(Stored data entries)
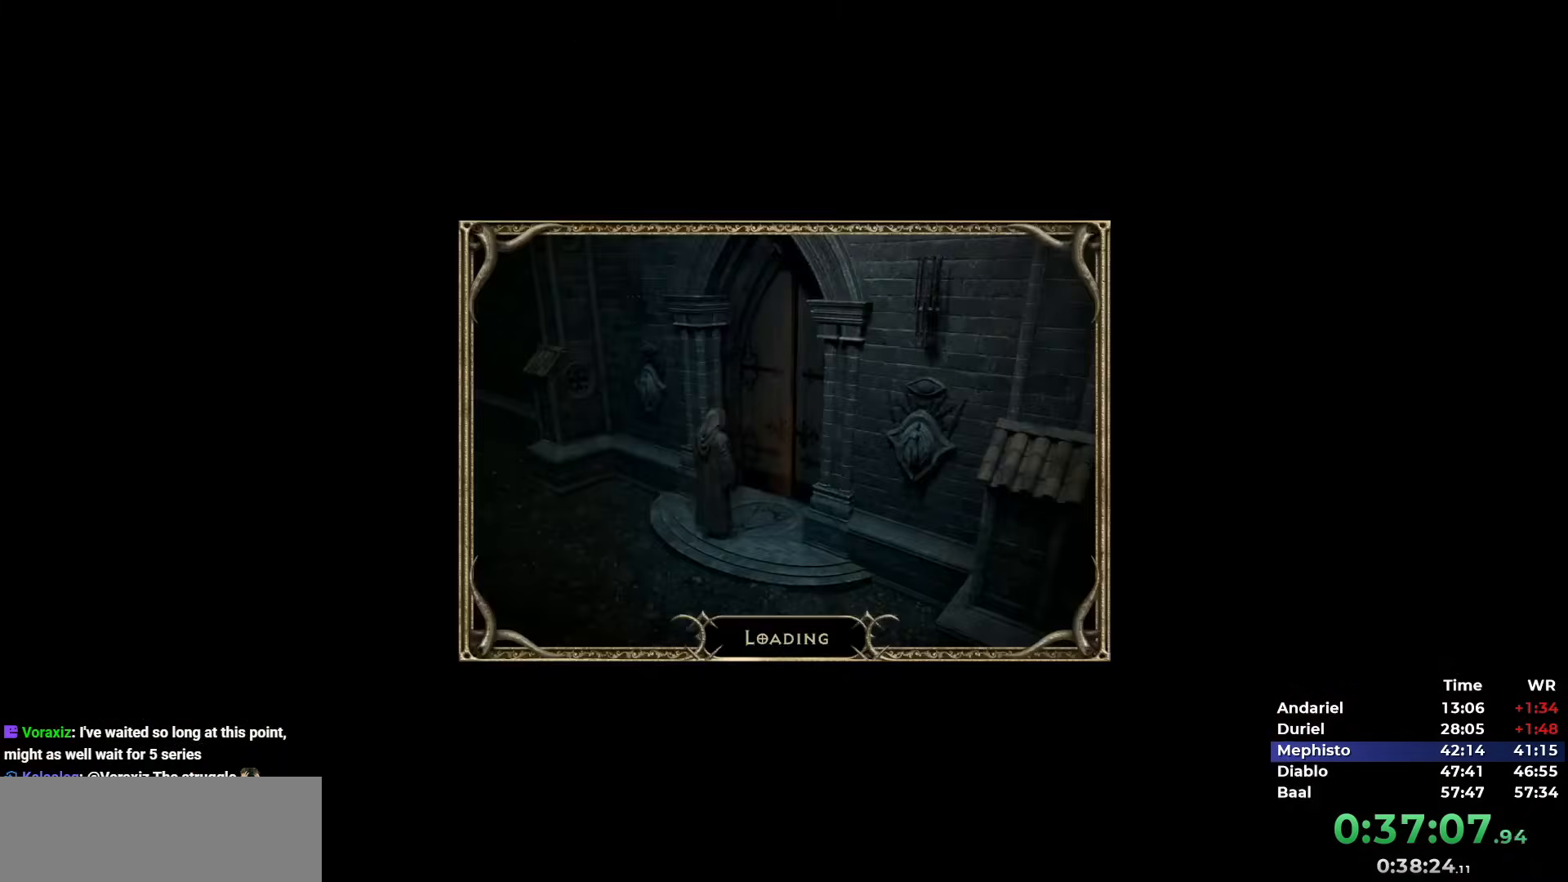
Gameplay with keyboard and mouse; each line is a JSON object with the keys and mouse buttons held at the frame after it. "events" lists presses ("down") and releases ("up") of "1", "2", "3", "4", "5", "b", "c", "ctrl", "escape", "h", "i", "n", "q", "r", "return", "shift", "space", "t", "tab", "v", "w", "y", "mouse_left" and "mouse_right" between this image and that frame as [ms after this image, input, new state], when the widget could be followed in between. "mouse_left", "mouse_right" = the "left", "right" buttons of the "mouse" list. No other keys are recorded. Mouse movement is not recorded.
{"keys": [], "mouse": [], "events": [[150, "5", "down"], [183, "5", "up"], [233, "5", "down"], [333, "5", "up"], [367, "5", "down"], [467, "5", "up"]]}
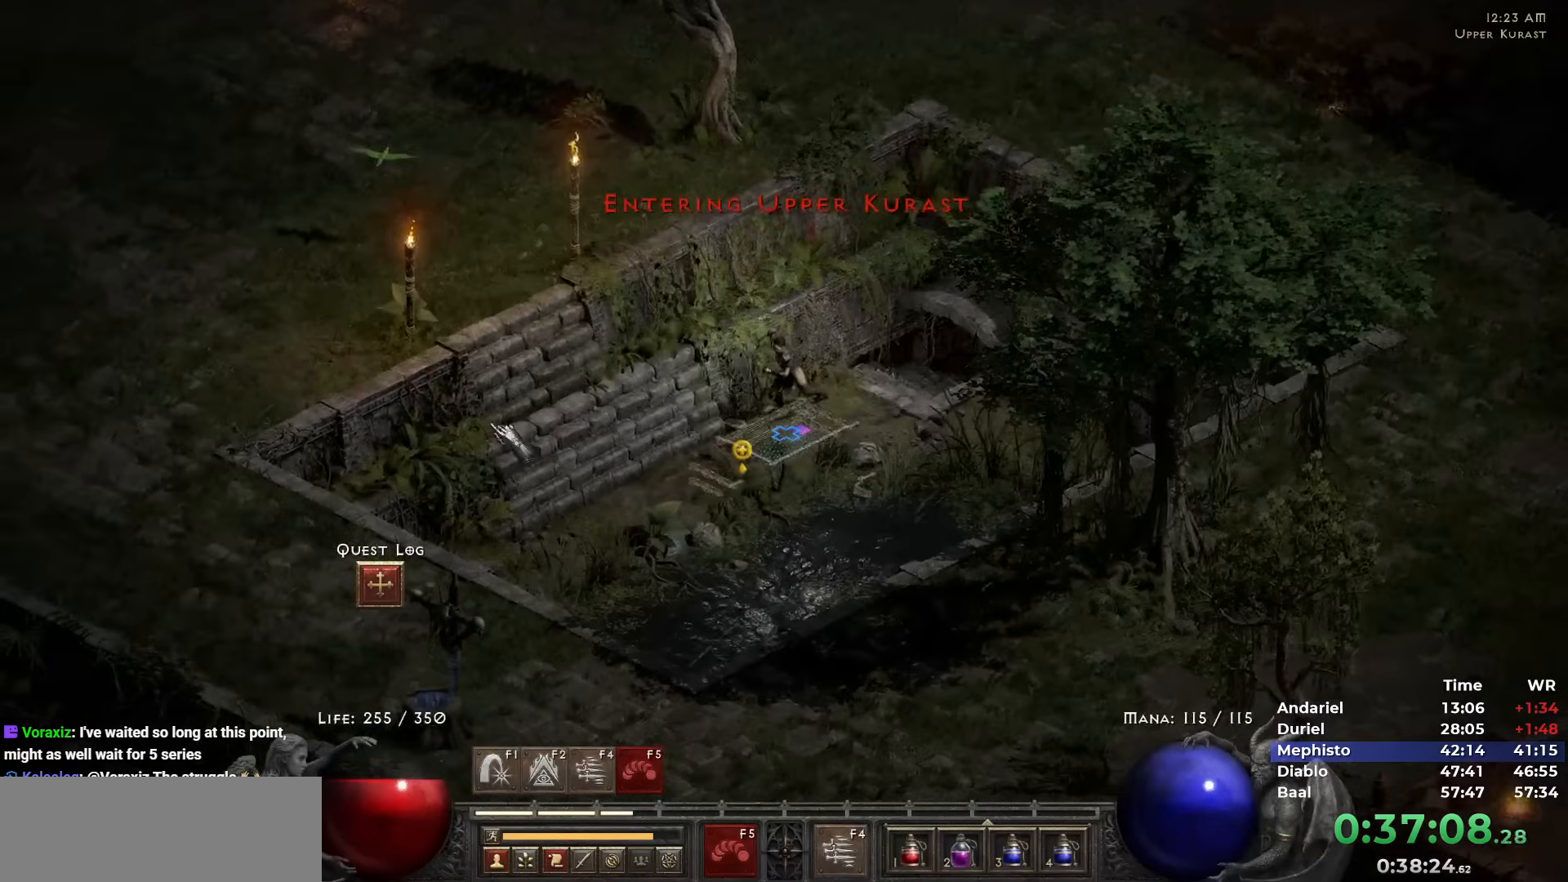
{"keys": [], "mouse": [], "events": [[167, "mouse_left", "down"], [250, "mouse_left", "up"], [350, "mouse_left", "down"], [433, "mouse_left", "up"]]}
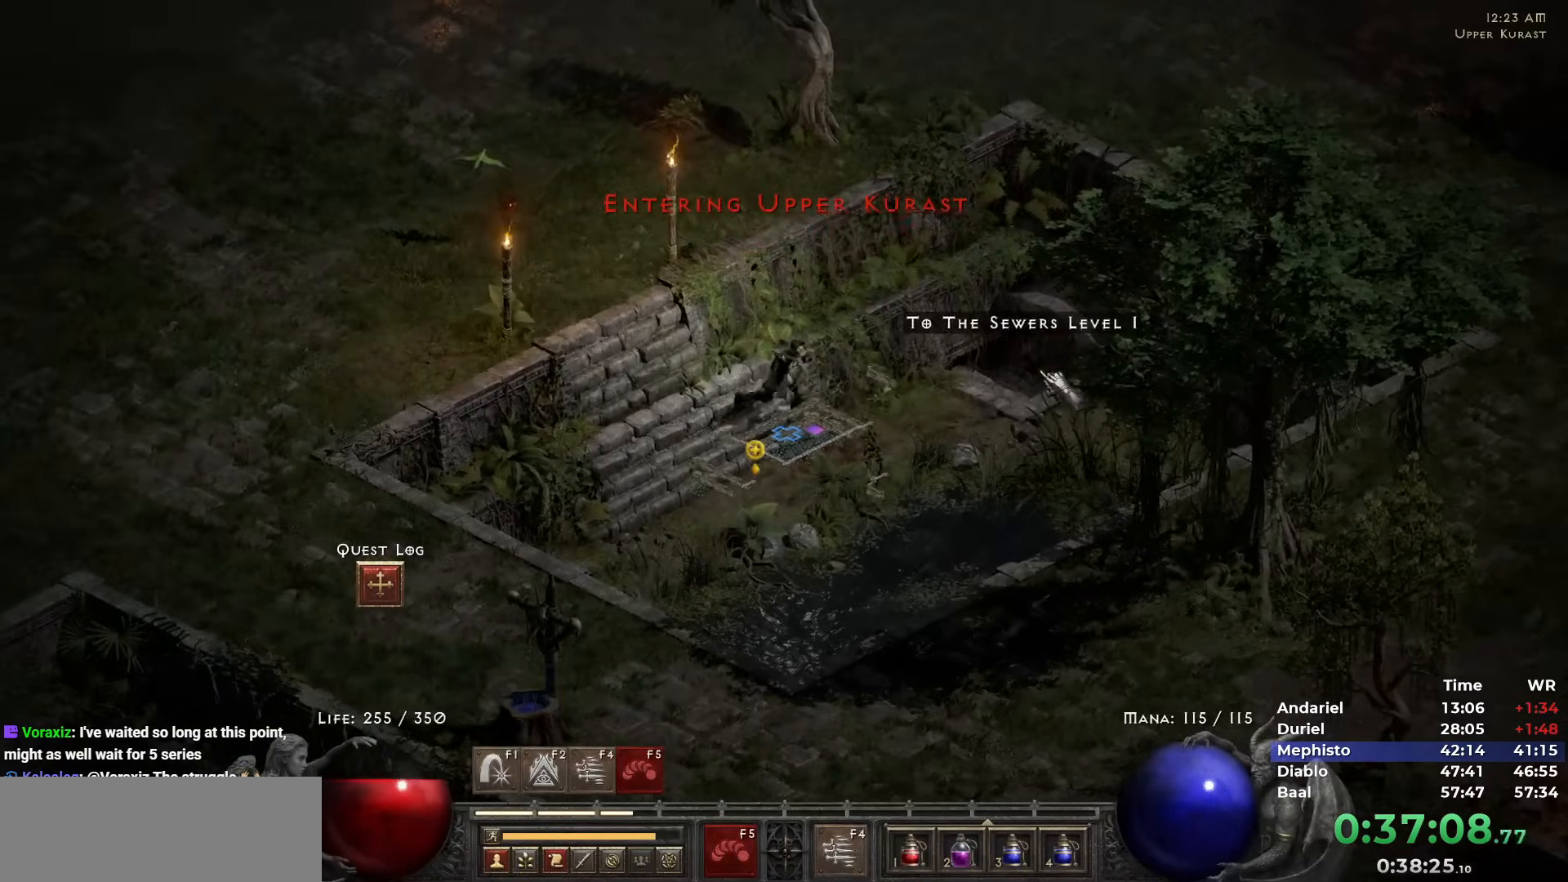
{"keys": [], "mouse": [], "events": [[83, "mouse_left", "down"], [183, "mouse_left", "up"]]}
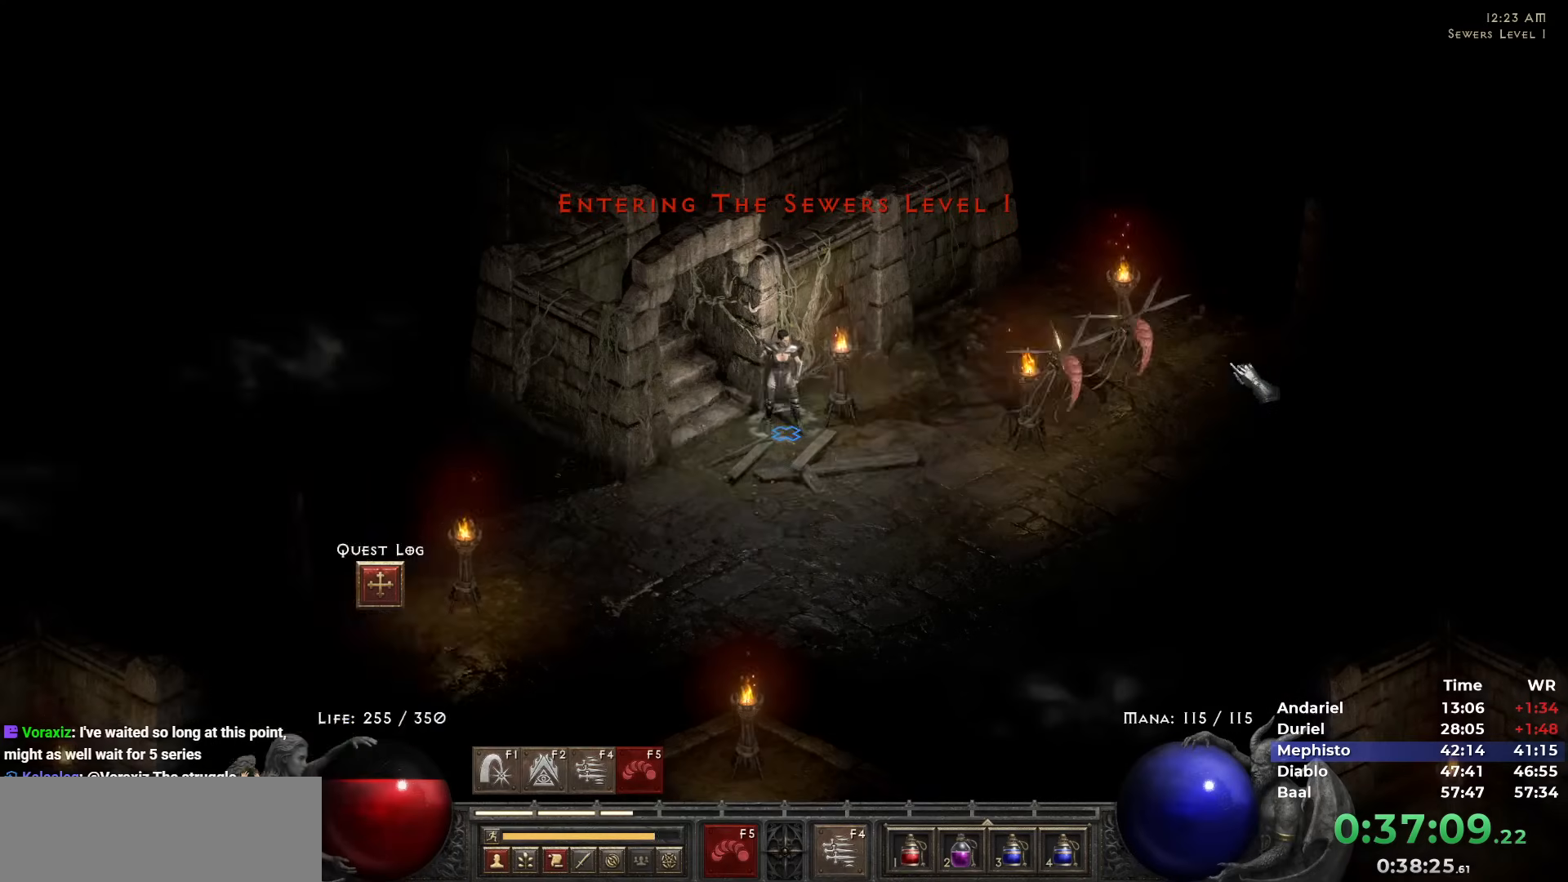
{"keys": [], "mouse": ["right"]}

=== TASK REQUIREMENTS ===
Copy every record above exactly, leaving out the pictures.

=== EXERCISE RESULT ===
Gameplay with keyboard and mouse; each line is a JSON object with the keys and mouse buttons held at the frame after it. "events" lists presses ("down") and releases ("up") of "1", "2", "3", "4", "5", "b", "c", "ctrl", "escape", "h", "i", "n", "q", "r", "return", "shift", "space", "t", "tab", "v", "w", "y", "mouse_left" and "mouse_right" between this image and that frame as [ms after this image, input, new state], when the widget could be followed in between. "mouse_left", "mouse_right" = the "left", "right" buttons of the "mouse" list. No other keys are recorded. Mouse movement is not recorded.
{"keys": [], "mouse": [], "events": [[150, "5", "down"], [183, "5", "up"], [233, "5", "down"], [333, "5", "up"], [367, "5", "down"], [467, "5", "up"]]}
{"keys": [], "mouse": [], "events": [[167, "mouse_left", "down"], [250, "mouse_left", "up"], [350, "mouse_left", "down"], [433, "mouse_left", "up"]]}
{"keys": [], "mouse": [], "events": [[83, "mouse_left", "down"], [183, "mouse_left", "up"]]}
{"keys": [], "mouse": ["right"]}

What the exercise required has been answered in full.